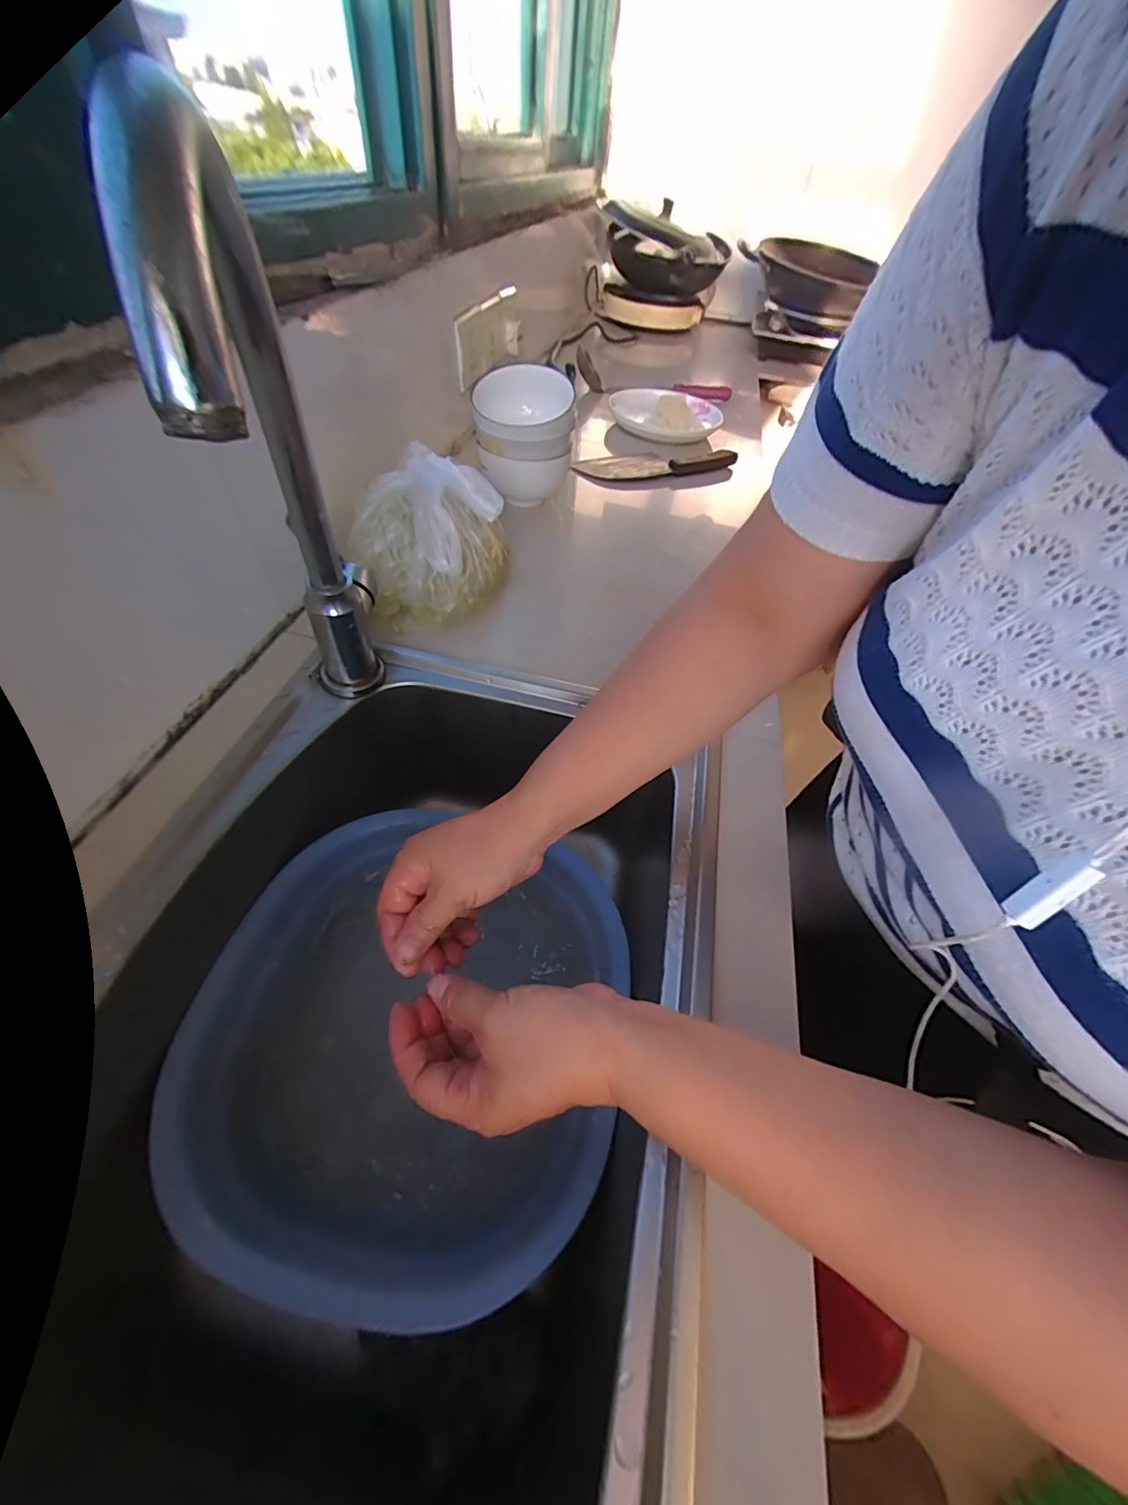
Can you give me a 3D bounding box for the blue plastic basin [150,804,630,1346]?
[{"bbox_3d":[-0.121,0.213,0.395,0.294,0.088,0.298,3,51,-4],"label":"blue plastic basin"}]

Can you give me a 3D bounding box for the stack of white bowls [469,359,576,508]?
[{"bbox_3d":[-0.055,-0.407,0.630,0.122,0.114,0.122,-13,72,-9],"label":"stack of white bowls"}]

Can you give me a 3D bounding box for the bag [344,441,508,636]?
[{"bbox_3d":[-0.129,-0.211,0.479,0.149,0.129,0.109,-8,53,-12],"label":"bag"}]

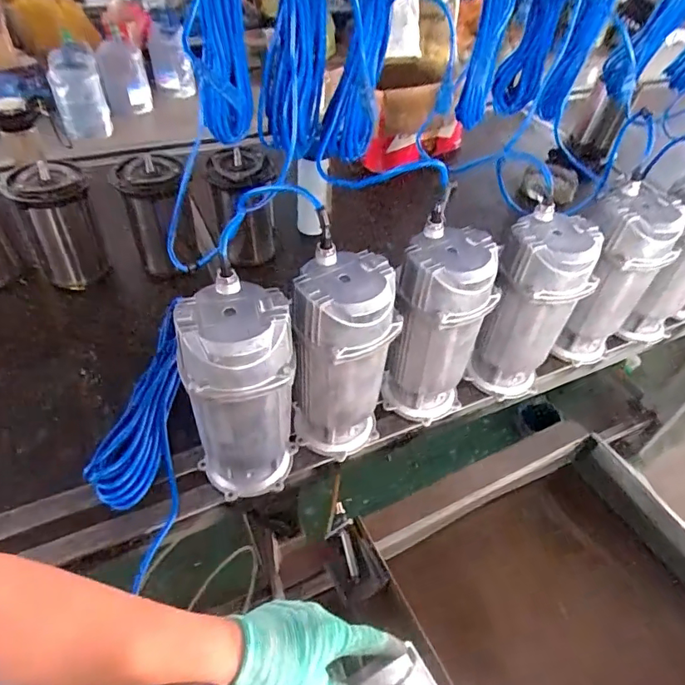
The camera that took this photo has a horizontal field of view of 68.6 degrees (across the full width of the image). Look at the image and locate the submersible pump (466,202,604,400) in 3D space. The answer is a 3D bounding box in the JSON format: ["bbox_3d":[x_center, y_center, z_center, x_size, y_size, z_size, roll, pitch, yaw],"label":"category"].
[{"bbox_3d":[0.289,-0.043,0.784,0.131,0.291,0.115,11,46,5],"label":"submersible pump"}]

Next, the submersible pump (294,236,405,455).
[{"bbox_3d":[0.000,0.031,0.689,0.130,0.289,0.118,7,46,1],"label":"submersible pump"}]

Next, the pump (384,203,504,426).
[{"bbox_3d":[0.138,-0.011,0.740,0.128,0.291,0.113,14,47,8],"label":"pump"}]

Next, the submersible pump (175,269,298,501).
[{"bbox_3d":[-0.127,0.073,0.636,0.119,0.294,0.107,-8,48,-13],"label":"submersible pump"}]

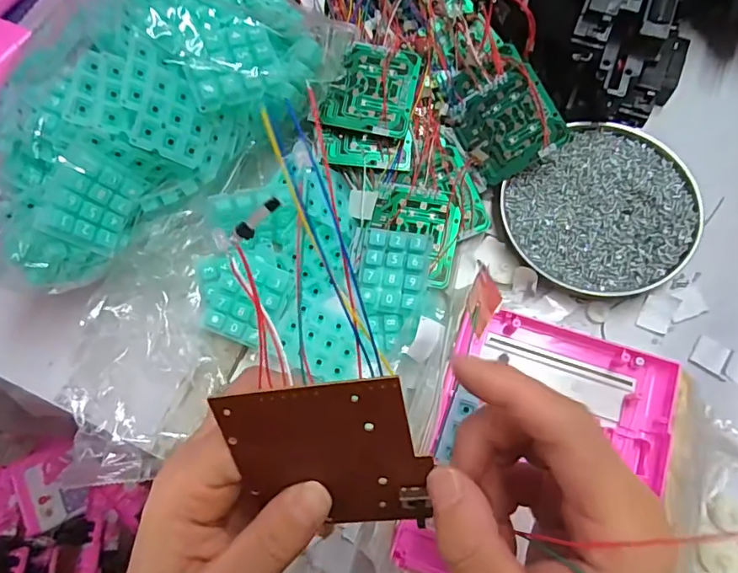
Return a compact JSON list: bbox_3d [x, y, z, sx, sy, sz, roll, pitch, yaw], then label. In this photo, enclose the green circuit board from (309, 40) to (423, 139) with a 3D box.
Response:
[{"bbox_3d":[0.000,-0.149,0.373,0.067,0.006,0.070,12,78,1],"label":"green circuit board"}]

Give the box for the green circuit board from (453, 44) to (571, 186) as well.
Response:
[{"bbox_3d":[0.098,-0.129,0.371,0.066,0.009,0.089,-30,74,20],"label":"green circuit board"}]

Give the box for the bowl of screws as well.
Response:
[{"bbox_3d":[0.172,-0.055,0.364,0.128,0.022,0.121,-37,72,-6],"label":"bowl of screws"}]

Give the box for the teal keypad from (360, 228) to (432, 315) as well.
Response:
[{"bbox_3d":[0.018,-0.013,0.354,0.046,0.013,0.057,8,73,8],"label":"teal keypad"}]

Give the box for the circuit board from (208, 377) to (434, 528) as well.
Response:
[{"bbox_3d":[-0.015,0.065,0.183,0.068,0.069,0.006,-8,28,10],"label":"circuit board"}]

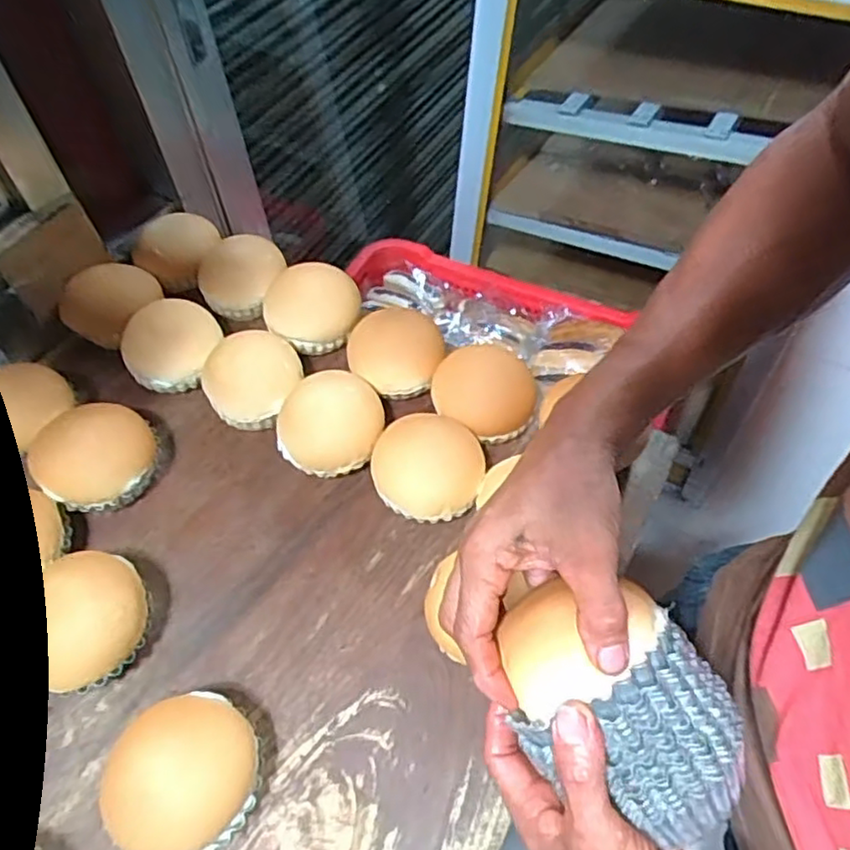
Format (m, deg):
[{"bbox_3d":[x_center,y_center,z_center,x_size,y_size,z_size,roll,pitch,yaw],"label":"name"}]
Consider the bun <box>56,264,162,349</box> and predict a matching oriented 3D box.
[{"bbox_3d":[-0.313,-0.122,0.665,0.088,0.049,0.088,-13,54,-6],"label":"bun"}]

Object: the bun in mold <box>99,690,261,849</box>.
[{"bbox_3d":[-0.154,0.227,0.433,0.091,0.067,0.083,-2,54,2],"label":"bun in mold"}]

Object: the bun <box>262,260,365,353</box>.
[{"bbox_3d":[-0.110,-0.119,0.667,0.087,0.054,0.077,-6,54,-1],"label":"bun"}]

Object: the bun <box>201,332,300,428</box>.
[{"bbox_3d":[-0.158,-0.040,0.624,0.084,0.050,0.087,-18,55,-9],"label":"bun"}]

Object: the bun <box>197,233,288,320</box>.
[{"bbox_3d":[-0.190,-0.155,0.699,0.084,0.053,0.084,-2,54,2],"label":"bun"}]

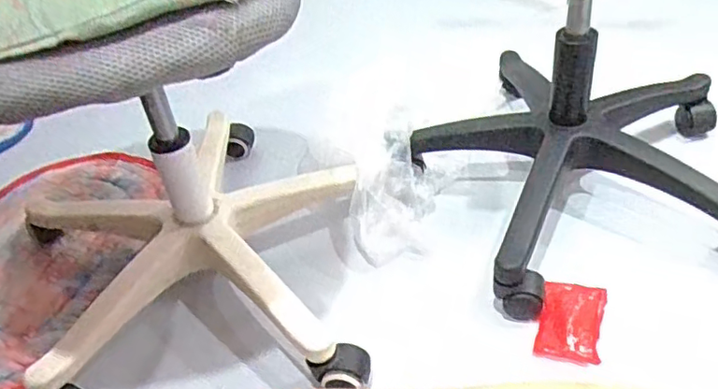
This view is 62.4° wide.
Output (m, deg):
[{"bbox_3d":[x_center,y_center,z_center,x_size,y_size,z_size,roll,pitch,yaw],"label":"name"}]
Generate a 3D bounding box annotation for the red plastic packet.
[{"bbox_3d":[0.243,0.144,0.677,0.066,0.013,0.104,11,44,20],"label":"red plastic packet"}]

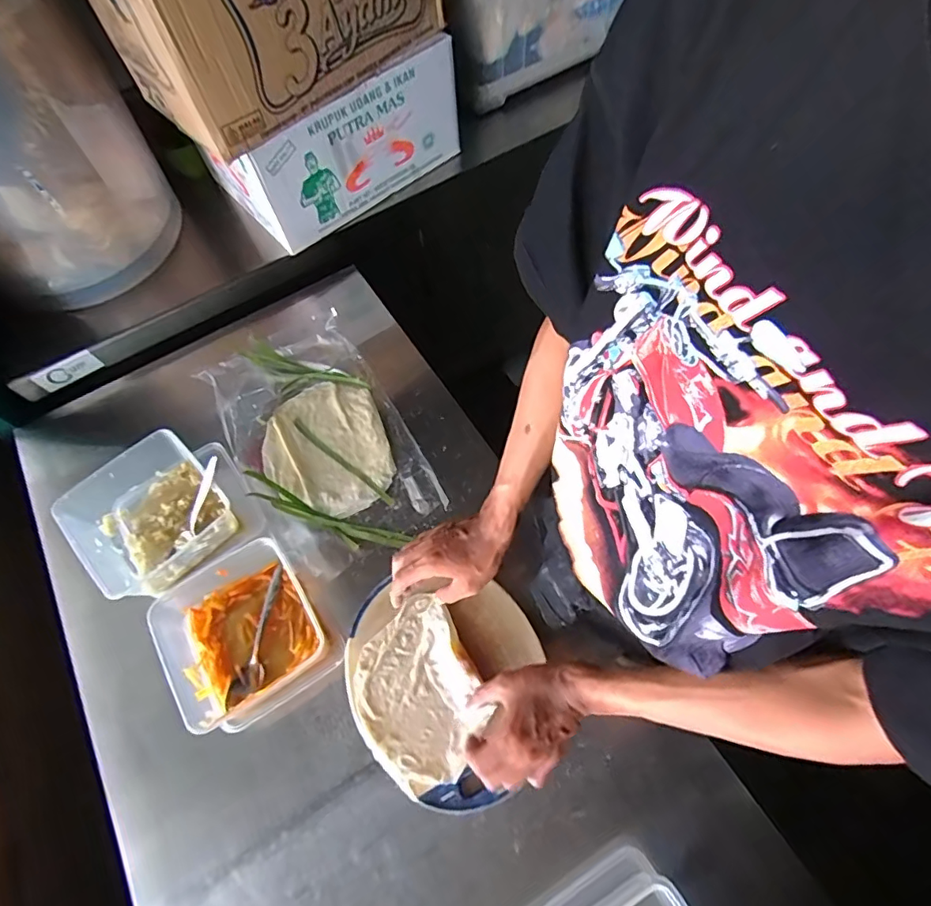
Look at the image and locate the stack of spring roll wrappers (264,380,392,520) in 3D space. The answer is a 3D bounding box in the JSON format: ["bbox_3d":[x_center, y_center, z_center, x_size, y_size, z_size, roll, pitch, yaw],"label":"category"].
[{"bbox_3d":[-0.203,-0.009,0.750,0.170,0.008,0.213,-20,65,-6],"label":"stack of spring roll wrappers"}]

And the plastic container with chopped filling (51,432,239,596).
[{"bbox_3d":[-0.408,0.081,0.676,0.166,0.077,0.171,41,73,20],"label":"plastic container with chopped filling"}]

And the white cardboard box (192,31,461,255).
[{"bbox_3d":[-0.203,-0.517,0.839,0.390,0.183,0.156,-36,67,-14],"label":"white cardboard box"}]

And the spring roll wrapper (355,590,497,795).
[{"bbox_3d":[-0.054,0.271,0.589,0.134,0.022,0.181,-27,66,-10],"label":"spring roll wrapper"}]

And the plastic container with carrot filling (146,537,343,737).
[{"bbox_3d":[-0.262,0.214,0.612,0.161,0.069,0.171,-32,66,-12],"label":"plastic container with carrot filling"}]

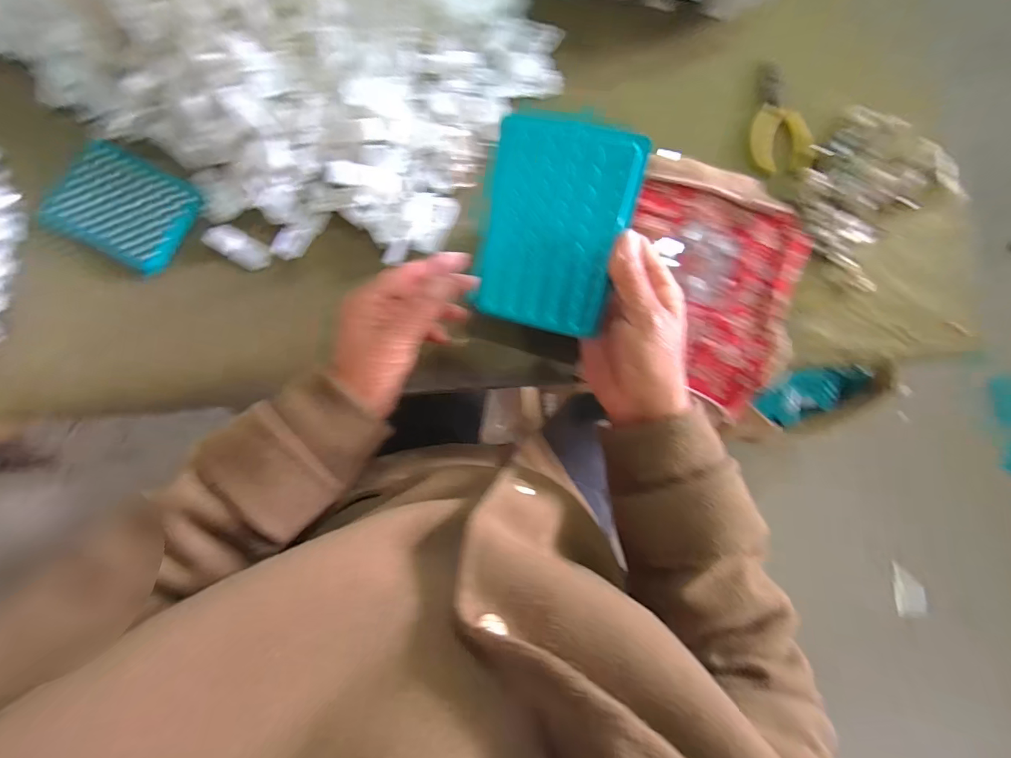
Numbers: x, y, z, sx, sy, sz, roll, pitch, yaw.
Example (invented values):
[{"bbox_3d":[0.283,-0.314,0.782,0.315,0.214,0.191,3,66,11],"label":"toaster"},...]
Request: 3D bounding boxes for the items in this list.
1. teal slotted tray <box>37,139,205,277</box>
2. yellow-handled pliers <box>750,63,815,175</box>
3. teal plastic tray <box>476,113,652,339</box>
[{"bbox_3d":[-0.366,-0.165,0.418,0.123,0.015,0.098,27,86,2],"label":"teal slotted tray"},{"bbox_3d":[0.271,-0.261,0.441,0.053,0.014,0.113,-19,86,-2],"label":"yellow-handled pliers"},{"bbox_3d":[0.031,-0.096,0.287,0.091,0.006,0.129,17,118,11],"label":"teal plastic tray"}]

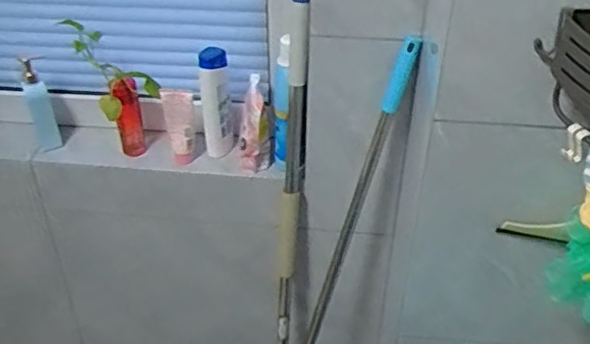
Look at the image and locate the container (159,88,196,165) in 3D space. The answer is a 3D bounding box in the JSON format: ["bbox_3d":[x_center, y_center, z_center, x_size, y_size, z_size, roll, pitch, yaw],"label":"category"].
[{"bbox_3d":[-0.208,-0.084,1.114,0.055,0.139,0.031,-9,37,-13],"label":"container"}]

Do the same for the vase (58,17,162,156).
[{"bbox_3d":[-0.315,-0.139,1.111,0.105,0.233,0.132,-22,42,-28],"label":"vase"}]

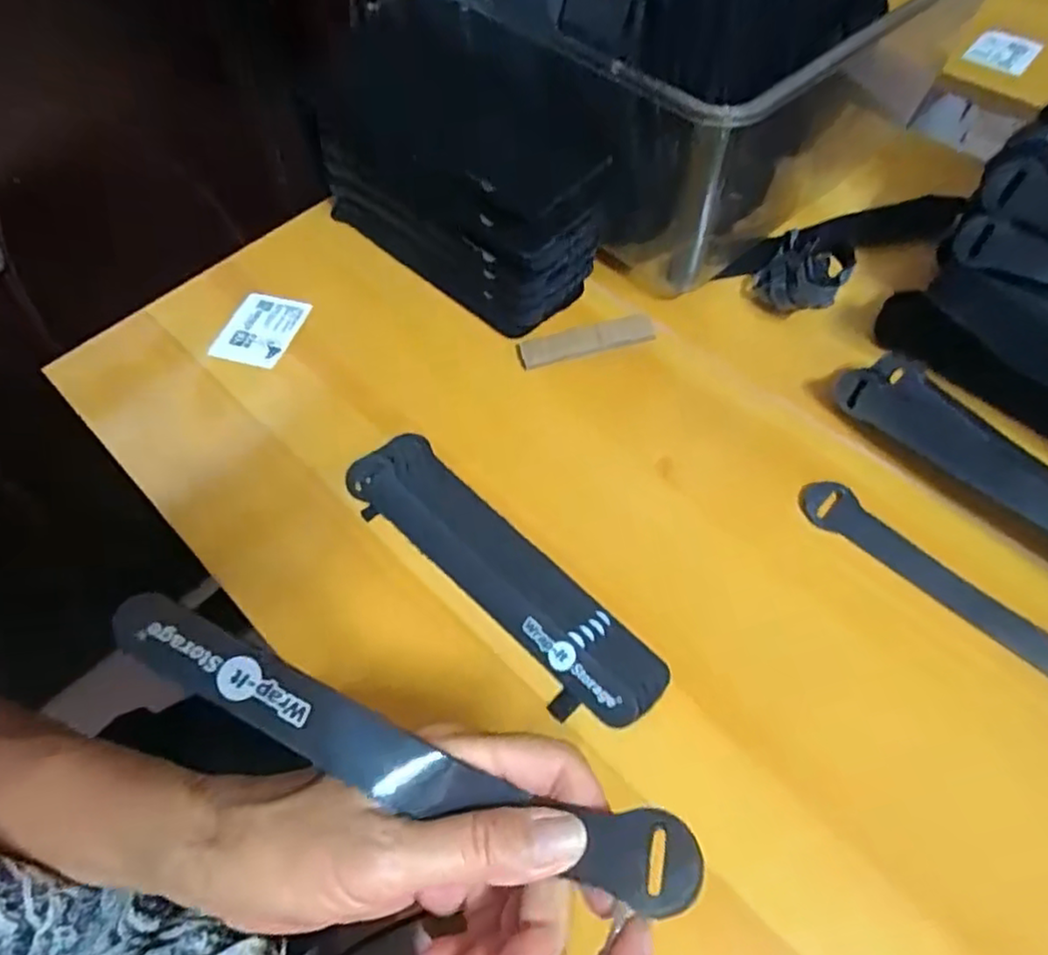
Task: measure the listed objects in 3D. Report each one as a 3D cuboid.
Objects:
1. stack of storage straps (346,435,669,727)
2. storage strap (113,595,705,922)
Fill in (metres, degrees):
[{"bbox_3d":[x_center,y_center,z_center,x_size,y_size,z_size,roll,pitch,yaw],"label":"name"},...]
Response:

____

■ Exercise objective ■
Copy each line of the listing that holds the word "from".

■ Reply ■
Return a compact JSON list: bbox_3d [x, y, z, sx, sy, sz, roll, pitch, yaw], then label. In this photo, enclose the green circuit board from (309, 40) to (423, 139) with a 3D box.
Give the box for the green circuit board from (453, 44) to (571, 186) as well.
Give the box for the teal keypad from (360, 228) to (432, 315) as well.
Give the box for the circuit board from (208, 377) to (434, 528) as well.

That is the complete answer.